◆ **DESCRIPTION OF THE TASK**:
Collect each line of the entries that holds the string "Datasheet".

Design files in text formats:
--------------------
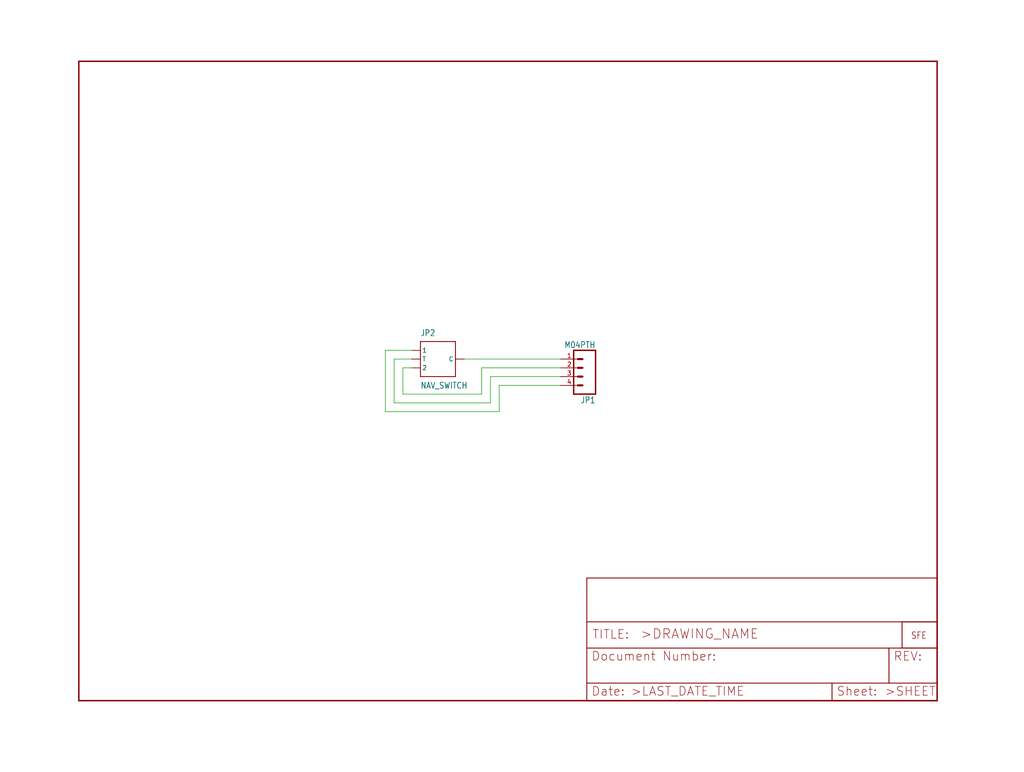
<source format=kicad_sch>
(kicad_sch (version 20211123) (generator eeschema)

  (uuid f37ef107-3696-4735-b238-2fdcc83366c9)

  (paper "User" 297.002 223.926)

  


  (wire (pts (xy 116.84 106.68) (xy 116.84 114.3))
    (stroke (width 0) (type default) (color 0 0 0 0))
    (uuid 04c28382-ceca-40c3-80df-93a1e56cb12f)
  )
  (wire (pts (xy 144.78 119.38) (xy 144.78 111.76))
    (stroke (width 0) (type default) (color 0 0 0 0))
    (uuid 18e0af60-8518-448a-8b7c-da795c8d00ae)
  )
  (wire (pts (xy 116.84 114.3) (xy 139.7 114.3))
    (stroke (width 0) (type default) (color 0 0 0 0))
    (uuid 18ec278b-2bc6-48fe-b358-4e6f2368779b)
  )
  (wire (pts (xy 114.3 104.14) (xy 114.3 116.84))
    (stroke (width 0) (type default) (color 0 0 0 0))
    (uuid 1eec2038-66d2-4441-8c3f-8e1ab763fdc6)
  )
  (wire (pts (xy 119.38 104.14) (xy 114.3 104.14))
    (stroke (width 0) (type default) (color 0 0 0 0))
    (uuid 394ff2e3-2a62-4b31-8137-3ca1f41ab930)
  )
  (wire (pts (xy 119.38 101.6) (xy 111.76 101.6))
    (stroke (width 0) (type default) (color 0 0 0 0))
    (uuid 4ffc39b3-5d70-4879-bd39-351980eb091f)
  )
  (wire (pts (xy 139.7 114.3) (xy 139.7 106.68))
    (stroke (width 0) (type default) (color 0 0 0 0))
    (uuid 5709e6f9-6357-4c8e-8ca8-ecd7d24b4849)
  )
  (wire (pts (xy 114.3 116.84) (xy 142.24 116.84))
    (stroke (width 0) (type default) (color 0 0 0 0))
    (uuid 88cce1a7-86ef-4f27-880b-72b4d7b634e8)
  )
  (wire (pts (xy 139.7 106.68) (xy 162.56 106.68))
    (stroke (width 0) (type default) (color 0 0 0 0))
    (uuid 9d72bc9b-bc34-4206-abdb-44bab100afec)
  )
  (wire (pts (xy 111.76 119.38) (xy 144.78 119.38))
    (stroke (width 0) (type default) (color 0 0 0 0))
    (uuid 9e989fc3-da48-4924-a3dd-3501f011e655)
  )
  (wire (pts (xy 134.62 104.14) (xy 162.56 104.14))
    (stroke (width 0) (type default) (color 0 0 0 0))
    (uuid a1e628f6-b4ac-479d-96ec-d69179e3187f)
  )
  (wire (pts (xy 144.78 111.76) (xy 162.56 111.76))
    (stroke (width 0) (type default) (color 0 0 0 0))
    (uuid b9a092f3-5559-479c-af6e-80434e38bff1)
  )
  (wire (pts (xy 111.76 101.6) (xy 111.76 119.38))
    (stroke (width 0) (type default) (color 0 0 0 0))
    (uuid dc3c5a5a-2f3c-49d0-ab80-fd8b5ed9c0cf)
  )
  (wire (pts (xy 142.24 116.84) (xy 142.24 109.22))
    (stroke (width 0) (type default) (color 0 0 0 0))
    (uuid e5fccdc0-dde3-446e-a97b-7f7866fafe81)
  )
  (wire (pts (xy 119.38 106.68) (xy 116.84 106.68))
    (stroke (width 0) (type default) (color 0 0 0 0))
    (uuid f5806def-1db2-4b0e-9859-556824c9dc9f)
  )
  (wire (pts (xy 142.24 109.22) (xy 162.56 109.22))
    (stroke (width 0) (type default) (color 0 0 0 0))
    (uuid fe8845de-2b2c-462e-8aaf-07df898c7f07)
  )

  (symbol (lib_id "eagleSchem-eagle-import:FRAME-LETTER") (at 22.86 203.2 0) (unit 1)
    (in_bom yes) (on_board yes)
    (uuid 971a01e2-f4f0-49bc-98bc-501fa9244f99)
    (property "Reference" "#FRAME1" (id 0) (at 22.86 203.2 0)
      (effects (font (size 1.27 1.27)) hide)
    )
    (property "Value" "" (id 1) (at 22.86 203.2 0)
      (effects (font (size 1.27 1.27)) hide)
    )
    (property "Footprint" "" (id 2) (at 22.86 203.2 0)
      (effects (font (size 1.27 1.27)) hide)
    )
    (property "Datasheet" "" (id 3) (at 22.86 203.2 0)
      (effects (font (size 1.27 1.27)) hide)
    )
  )

  (symbol (lib_id "eagleSchem-eagle-import:M04PTH") (at 167.64 106.68 180) (unit 1)
    (in_bom yes) (on_board yes)
    (uuid 97d89e2b-4349-4c25-b86c-35ab4335e7ad)
    (property "Reference" "JP1" (id 0) (at 172.72 115.062 0)
      (effects (font (size 1.778 1.5113)) (justify left bottom))
    )
    (property "Value" "" (id 1) (at 172.72 99.06 0)
      (effects (font (size 1.778 1.5113)) (justify left bottom))
    )
    (property "Footprint" "" (id 2) (at 167.64 106.68 0)
      (effects (font (size 1.27 1.27)) hide)
    )
    (property "Datasheet" "" (id 3) (at 167.64 106.68 0)
      (effects (font (size 1.27 1.27)) hide)
    )
    (pin "1" (uuid a1287646-b000-4330-a3f4-7df033398a3b))
    (pin "2" (uuid bf016af0-c3c6-4bb1-b767-fad8adeffbeb))
    (pin "3" (uuid f22c8286-ab39-4bb4-948e-d2f8a744b235))
    (pin "4" (uuid 8c651465-442d-44e4-8a06-d5cded0a083e))
  )

  (symbol (lib_id "eagleSchem-eagle-import:LOGO-SFESK") (at 264.16 185.42 0) (unit 1)
    (in_bom yes) (on_board yes)
    (uuid 9d85d5b1-9a80-4c66-bc2d-41b8d5b01b3d)
    (property "Reference" "U$1" (id 0) (at 264.16 185.42 0)
      (effects (font (size 1.27 1.27)) hide)
    )
    (property "Value" "" (id 1) (at 264.16 185.42 0)
      (effects (font (size 1.27 1.27)) hide)
    )
    (property "Footprint" "" (id 2) (at 264.16 185.42 0)
      (effects (font (size 1.27 1.27)) hide)
    )
    (property "Datasheet" "" (id 3) (at 264.16 185.42 0)
      (effects (font (size 1.27 1.27)) hide)
    )
  )

  (symbol (lib_id "eagleSchem-eagle-import:FRAME-LETTER") (at 170.18 203.2 0) (unit 2)
    (in_bom yes) (on_board yes)
    (uuid dd3bf90c-ab67-451c-9e89-0f911897d74f)
    (property "Reference" "#FRAME1" (id 0) (at 170.18 203.2 0)
      (effects (font (size 1.27 1.27)) hide)
    )
    (property "Value" "" (id 1) (at 170.18 203.2 0)
      (effects (font (size 1.27 1.27)) hide)
    )
    (property "Footprint" "" (id 2) (at 170.18 203.2 0)
      (effects (font (size 1.27 1.27)) hide)
    )
    (property "Datasheet" "" (id 3) (at 170.18 203.2 0)
      (effects (font (size 1.27 1.27)) hide)
    )
  )

  (symbol (lib_id "eagleSchem-eagle-import:NAV_SWITCHSMD") (at 127 104.14 0) (unit 1)
    (in_bom yes) (on_board yes)
    (uuid f34d160b-bf11-455e-9aa5-c111b0174522)
    (property "Reference" "JP2" (id 0) (at 121.92 97.536 0)
      (effects (font (size 1.778 1.5113)) (justify left bottom))
    )
    (property "Value" "" (id 1) (at 121.92 112.776 0)
      (effects (font (size 1.778 1.5113)) (justify left bottom))
    )
    (property "Footprint" "" (id 2) (at 127 104.14 0)
      (effects (font (size 1.27 1.27)) hide)
    )
    (property "Datasheet" "" (id 3) (at 127 104.14 0)
      (effects (font (size 1.27 1.27)) hide)
    )
    (pin "1" (uuid c47675a1-ad9f-4896-b76b-32a10eefa5fd))
    (pin "2" (uuid 325a1de3-9bf0-4e3f-9ccb-8b0506cbb8a3))
    (pin "C" (uuid 5c33f07b-2526-4d17-9aaf-5e8cba58db90))
    (pin "T" (uuid 5c824123-c2d2-43de-9fe2-8f5ac3adb457))
  )

  (sheet_instances
    (path "/" (page "1"))
  )

  (symbol_instances
    (path "/971a01e2-f4f0-49bc-98bc-501fa9244f99"
      (reference "#FRAME1") (unit 1) (value "FRAME-LETTER") (footprint "eagleSchem:")
    )
    (path "/dd3bf90c-ab67-451c-9e89-0f911897d74f"
      (reference "#FRAME1") (unit 2) (value "FRAME-LETTER") (footprint "eagleSchem:")
    )
    (path "/97d89e2b-4349-4c25-b86c-35ab4335e7ad"
      (reference "JP1") (unit 1) (value "M04PTH") (footprint "eagleSchem:1X04")
    )
    (path "/f34d160b-bf11-455e-9aa5-c111b0174522"
      (reference "JP2") (unit 1) (value "NAV_SWITCH") (footprint "eagleSchem:NAV_SWITCH")
    )
    (path "/9d85d5b1-9a80-4c66-bc2d-41b8d5b01b3d"
      (reference "U$1") (unit 1) (value "LOGO-SFESK") (footprint "eagleSchem:SFE-LOGO-FLAME")
    )
  )
)

</source>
--------------------
◆ **ANSWER BOX**:
    (property "Datasheet" "" (id 3) (at 22.86 203.2 0)
    (property "Datasheet" "" (id 3) (at 167.64 106.68 0)
    (property "Datasheet" "" (id 3) (at 264.16 185.42 0)
    (property "Datasheet" "" (id 3) (at 170.18 203.2 0)
    (property "Datasheet" "" (id 3) (at 127 104.14 0)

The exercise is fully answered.